Eastern Rite: Orarion, Epitrachelion
Whether you are talking about the orarion or the epitrachelion, both are a band of decorated or brocaded cloth.
Subdeacons and Deacons wear the orarion over their sticherion or dalmatic. The Subdeacon wears his around his waist, then over each shoulder forming an X across his back, and then bringing the orarion back over the shoulders to the front to tuck under the part already around his waist. (According to an Orthowiki article, some traditions may bless an ordained acolyte to wear the orarion, in which case it is worn in the manner of a subdeacon.)
(Above is an example of the subdeacon's orarion worn over the sticharion. Newly-ordained Subdeacon John Hogg stands with his father, Fr. Gregory, overlooking.)

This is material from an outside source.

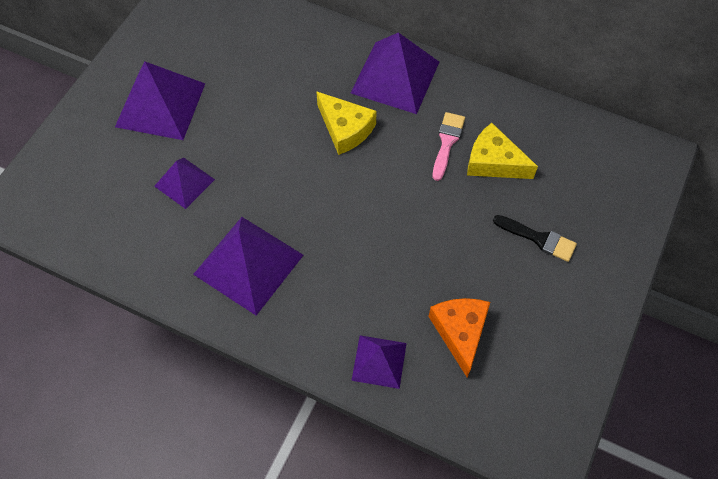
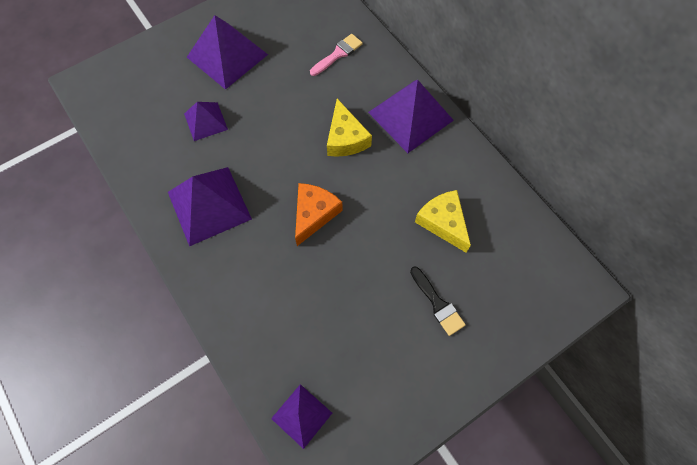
camera: 30 degrees right, 5 degrees up
purple pyramid [351,335,407,389] -> purple pyramid moved to [271,384,332,449]
orange cheese [428,298,490,378] -> orange cheese moved to [295,183,343,246]
pink brush [433,112,465,181] -> pink brush moved to [310,34,363,76]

The Deacon wears his orarion over the left shoulder alone, draping it straight downward. Among the Greeks the Deacon's orarion is longer and worn over the left shoulder and once around the chest to come back up to the left shoulder. This is called the double orarion. Among the Russians this looping method is bestowed as an award.
(Above is the single orarion worn over a simple yet lovely sticharion. Below is a deacon's dalmatic worn with the double orarion.)
Priests and Bishops wear the epitrachelion around the neck. It tends to be a wide cloth when viewed from the front. Often the epitrachelion is held together with buttons down the front, which gives the appearance of a single piece of cloth with a hole for the neck at the top.
(Above is an example of a typical epitrachelion.)
Western Rite: Stole
The stole is the same basic idea as the orarion and epitrachelion. It is a band of decorated or brocaded cloth. Some are wider, some are thinner, but all follow the same basic premise.
Subdeacons do not wear a stole in the Western Rite. Deacons wear the stole over the left shoulder, not vertically so but diagonally across the chest and back to cross at or near the opposite hip.
(Above is an example of a typical modern deacon's stole.)
Priests wear the stole around the neck, but it is not joined down the center as with the epitrachelion. Instead each side is brought together to form an X shape across the front.
(Above is an example of a typical priest's stole.)
Bishops wear the stole around the neck, too, but it does not join together in an X at all. Rather, each side hangs vertically.